Where the latest BoC hold leaves fixed income allocations now

“We’re seeing that core inflation number stay close to target, it’s telling us that this is a supply shock. It’s not an overheating economy. So raising rates wouldn’t actually fix the problem. It would actually do the opposite. It would slow down and act on an already fragile growth economy. So the rate decision to us made sense,” Bredo says. “one thing worth flagging based on the decision is what we saw after the release. We saw bond yields and the loony both tick up a little bit. That tells us that the market’s read on the tone was more cautious on inflation than what the market had priced in. Not a hawkish surprise, but a nudge towards ‘don’t expect rate cuts anytime soon.’ A small move, but if it’s the story that while the bank held the underlying, they’re going to be watching it very, very closely.”

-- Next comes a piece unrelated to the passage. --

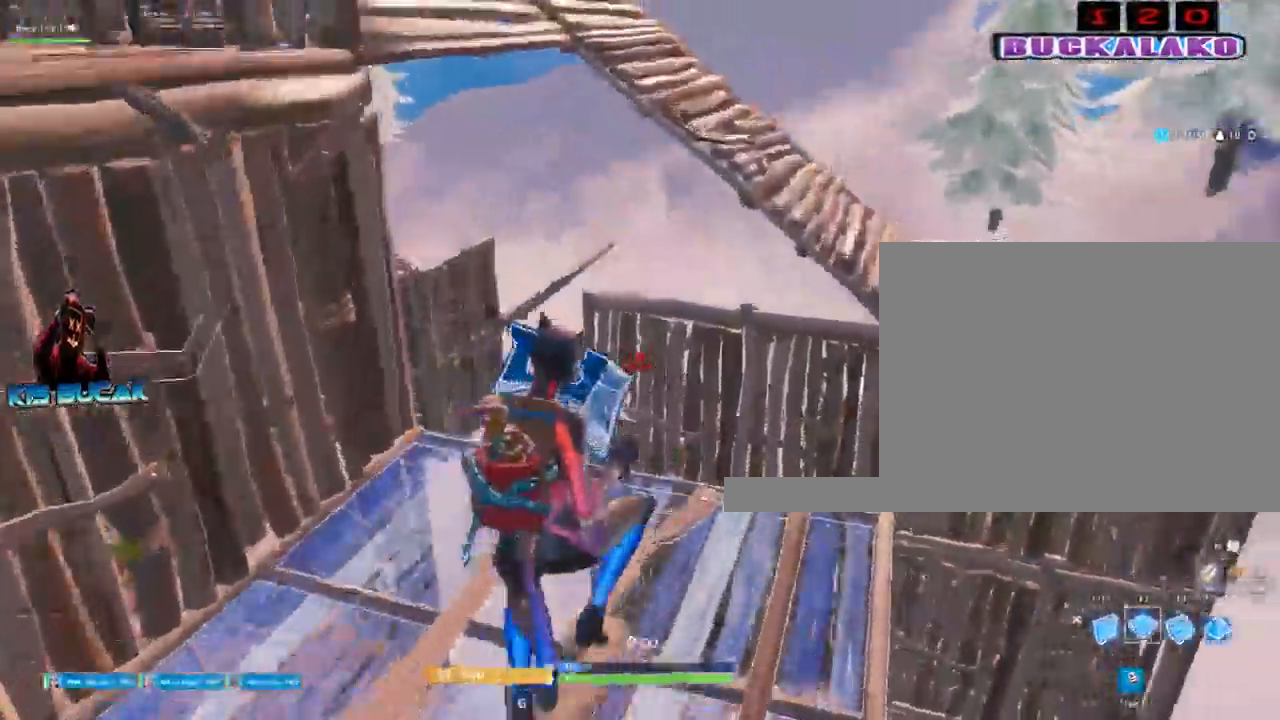
{"keys": ["tab", "w"], "mouse": [], "mouse_move": "still", "events": [[33, "f", "up"], [117, "mouse_left", "down"], [217, "mouse_left", "up"], [350, "4", "down"], [450, "4", "up"], [450, "tab", "down"]]}
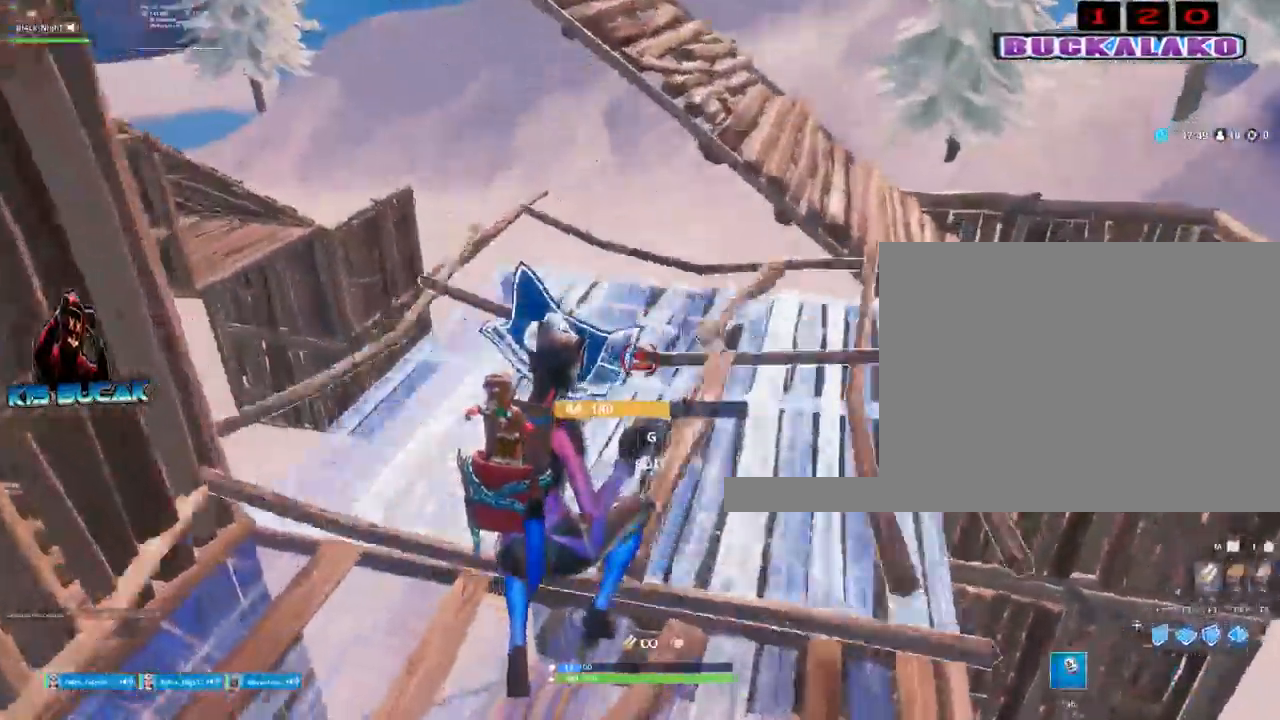
{"keys": ["a", "w"], "mouse": [], "mouse_move": "down-left", "events": [[33, "tab", "up"], [417, "a", "down"]]}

What stable at 2.25 per cent means for fixed income allocations

Bredo accepts that rates sitting on the low end of normal leaves income-focused clients, especially retirees, in a more challenging spot. People who might have enjoyed strong returns from their fixed income allocations at the peak of interest rates in 2023 are now being forced to look either further out on the curve or down in credit quality. Both options could involve risks a client can’t tolerate. The temptation, Bredo says, can be to sit in cash and lose ground to inflation, or to add risk and chase yield.

While current rates might put some clients in a tight spot, Bredo frames this as an opportunity for advisors to plan. With rates now apparently settled into a safe spot for the Bank of Canada, advisors can work with their clients on a more stable expectation of what they will earn, which he prefers to the moving targets that advisors had to chase in the post-COVID interest rate hiking and cutting cycle.

With that stability, Bredo says that advisors can add in those other sources of yield, be that maturity or credit rating, slowly and in ways that suit client risk tolerance.

Where to allocate and how to explain it

He still prefers to stay on the shorter end of the yield curve to avoid some of the macro risks that overhang long-duration Canadian bonds. He adds that longer-dated Canadian bonds carry a heavy correlation to global bond markets, so even if Canada exercises relative fiscal restraint compared to its peers, a bond market reaction to sovereign debt levels in the US or UK, for example, could see a serious downturn in the value of long-dated Canadian bonds as well. Beyond the risk, that’s also a deeply difficult phenomenon to explain to clients.